而最后的rasterize_gaussians的定义如下

def rasterize_gaussians( #这个函数调用了一个自定义的PyTorch Autograd Function _RasterizeGaussians.apply，并传递了一系列参数进行高斯光栅化。
    means3D,
    means2D,
    sh,
    colors_precomp,
    opacities,
    scales,
    rotations,
    cov3Ds_precomp,
    raster_settings,
):
    return _RasterizeGaussians.apply(
        means3D, #高斯分布的三维坐标。
        means2D, #高斯分布的二维坐标（屏幕空间坐标）。
        sh, #SH（球谐函数）特征。
        colors_precomp, #预计算的颜色。
        opacities, #透明度
        scales, #缩放因子
        rotations, #旋转
        cov3Ds_precomp, #预计算的三维协方差矩阵。
        raster_settings, #高斯光栅化的设置。
    )

它又return一个_RasterizeGaussians

# 这是一个自定义的 PyTorch Autograd Function，用于高斯光栅化的前向传播和反向传播。
class _RasterizeGaussians(torch.autograd.Function):
    @staticmethod
    def forward( #用于定义前向渲染的规则，接受一系列输入参数，并调用 C++/CUDA 实现的 _C.rasterize_gaussians 方法进行高斯光栅化。
        ctx, #上下文对象，用于保存计算中间结果以供反向传播使用。（后面几个是输入参数。

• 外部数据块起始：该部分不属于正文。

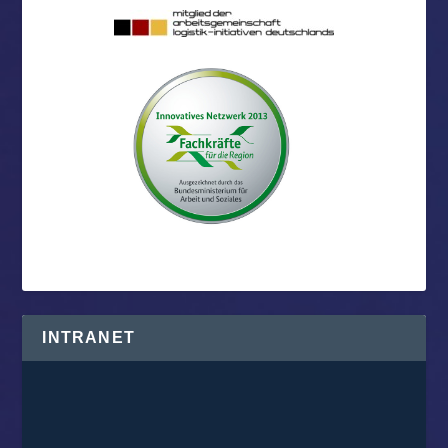
INTRANET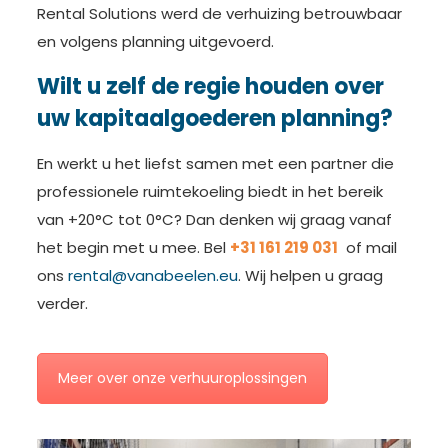
Rental Solutions werd de verhuizing betrouwbaar
en volgens planning uitgevoerd.
Wilt u zelf de regie houden over
uw kapitaalgoederen planning?
En werkt u het liefst samen met een partner die
professionele ruimtekoeling biedt in het bereik
van +20°C tot 0°C? Dan denken wij graag vanaf
het begin met u mee. Bel
+31 161 219 031
of mail
ons
rental@vanabeelen.eu
. Wij helpen u graag
verder.
Meer over onze verhuuroplossingen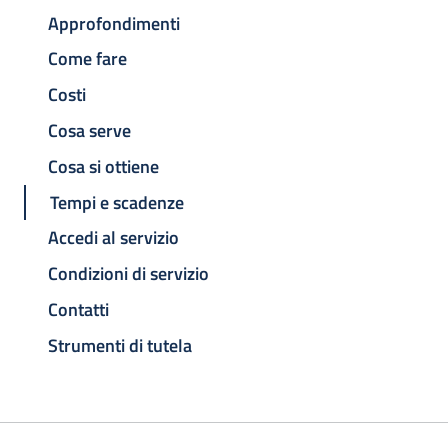
Approfondimenti
Come fare
Costi
Cosa serve
Cosa si ottiene
Tempi e scadenze
Accedi al servizio
Condizioni di servizio
Contatti
Strumenti di tutela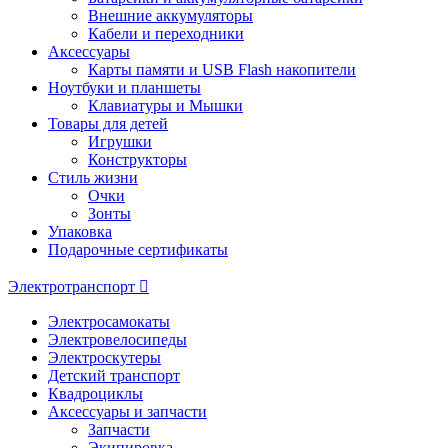
Внешние аккумуляторы
Кабели и переходники
Аксессуары
Карты памяти и USB Flash накопители
Ноутбуки и планшеты
Клавиатуры и Мышки
Товары для детей
Игрушки
Конструкторы
Стиль жизни
Очки
Зонты
Упаковка
Подарочные сертификаты
Электротранспорт
Электросамокаты
Электровелосипеды
Электроскутеры
Детский транспорт
Квадроциклы
Аксессуары и запчасти
Запчасти
Экипировка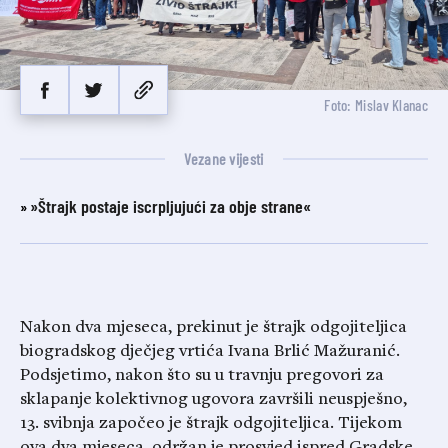
Foto: Mislav Klanac
Vezane vijesti
»Štrajk postaje iscrpljujući za obje strane«
Nakon dva mjeseca, prekinut je štrajk odgojiteljica
biogradskog dječjeg vrtića Ivana Brlić Mažuranić.
Podsjetimo, nakon što su u travnju pregovori za
sklapanje kolektivnog ugovora završili neuspješno,
13. svibnja započeo je štrajk odgojiteljica. Tijekom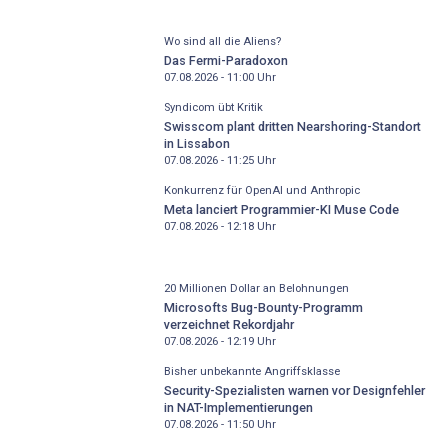
Wo sind all die Aliens?
Das Fermi-Paradoxon
07.08.2026 - 11:00
Uhr
Syndicom übt Kritik
Swisscom plant dritten Nearshoring-Standort
in Lissabon
07.08.2026 - 11:25
Uhr
Konkurrenz für OpenAI und Anthropic
Meta lanciert Programmier-KI Muse Code
07.08.2026 - 12:18
Uhr
20 Millionen Dollar an Belohnungen
Microsofts Bug-Bounty-Programm
verzeichnet Rekordjahr
07.08.2026 - 12:19
Uhr
Bisher unbekannte Angriffsklasse
Security-Spezialisten warnen vor Designfehler
in NAT-Implementierungen
07.08.2026 - 11:50
Uhr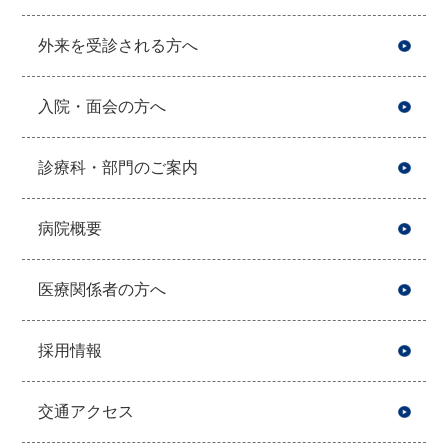
外来を受診される方へ
入院・面会の方へ
診療科・部門のご案内
病院概要
医療関係者の方へ
採用情報
交通アクセス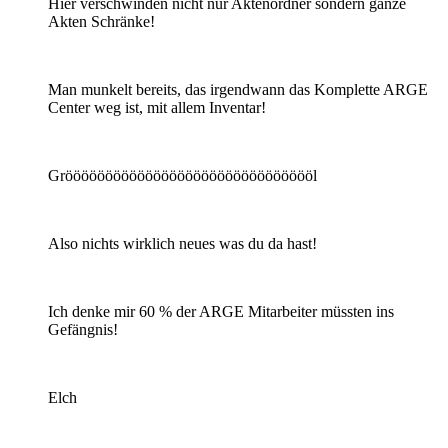
Hier verschwinden nicht nur Aktenordner sondern ganze
Akten Schränke!
Man munkelt bereits, das irgendwann das Komplette ARGE
Center weg ist, mit allem Inventar!
Gröööööööööööööööööööööööööööööööl
Also nichts wirklich neues was du da hast!
Ich denke mir 60 % der ARGE Mitarbeiter müssten ins
Gefängnis!
Elch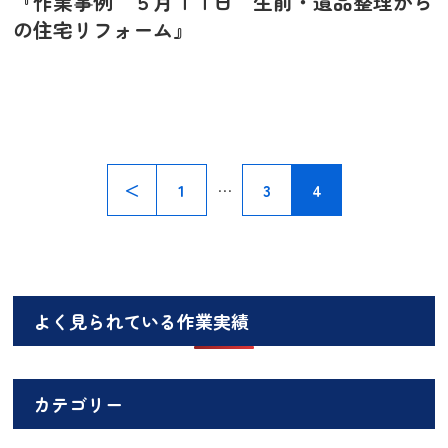
『作業事例 ５月１１日 生前・遺品整理から
の住宅リフォーム』
…
＜
1
3
4
よく見られている作業実績
カテゴリー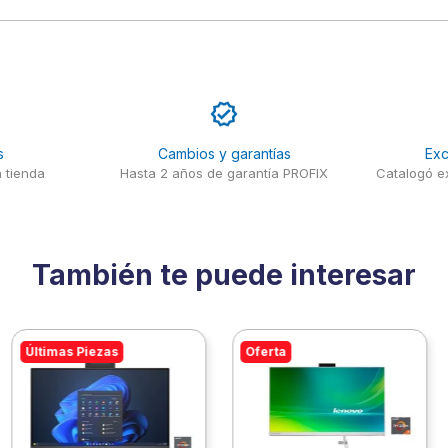
s
Cambios y garantías
Exc
 tienda
Hasta 2 años de garantía PROFIX
Catalogó ex
También te puede interesar
Últimas Piezas
Oferta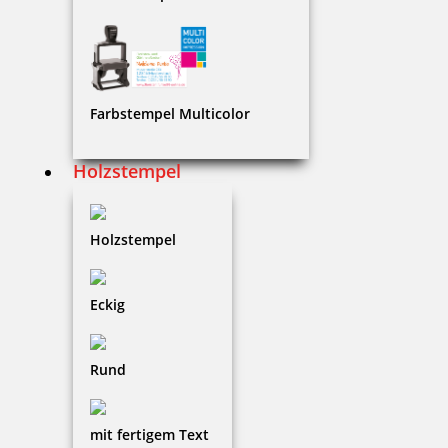
Holzstempel Exlibris Motiv 01
Farbstempel Multicolor
15,80 €
Holzstempel
zzgl. 19 % Mwst.
Jetzt gestalten
Holzstempel
Eckig
Holzstempel Exlibris Motiv 02
Rund
mit fertigem Text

）
        means3D,
        means2D,
        sh,
        colors_precomp,
        opacities,
        scales,
        rotations,
        cov3Ds_precomp,
        raster_settings,
    ):

        # Restructure arguments the way that the C++ lib expects them
        args = (
            raster_settings.bg, 
            means3D,
            colors_precomp,
            opacities,
            scales,
            rotations,
            raster_settings.scale_modifier,
            cov3Ds_precomp,
            raster_settings.viewmatrix,
            raster_settings.projmatrix,
            raster_settings.tanfovx,
            raster_settings.tanfovy,
            raster_settings.image_height,
            raster_settings.image_width,
            sh,
            raster_settings.sh_degree,
            raster_settings.campos,
            raster_settings.prefiltered,
            raster_settings.debug
        )

        # Invoke C++/CUDA rasterizer
        if raster_settings.debug:
            cpu_args = cpu_deep_copy_tuple(args) # Copy them before they can be corrupted
            try:
                num_rendered, color, radii, geomBuffer, binningBuffer, imgBuffer = _C.rasterize_gaussians(*args) #C++/CUDA 光栅化计算的输出结果。
            except Exception as ex:
                torch.save(cpu_args, "snapshot_fw.dump")
                print("\nAn error occured in forward. Please forward snapshot_fw.dump for debugging.")
                raise ex
        else:
            num_rendered, color, radii, geomBuffer, binningBuffer, imgBuffer = _C.rasterize_gaussians(*args)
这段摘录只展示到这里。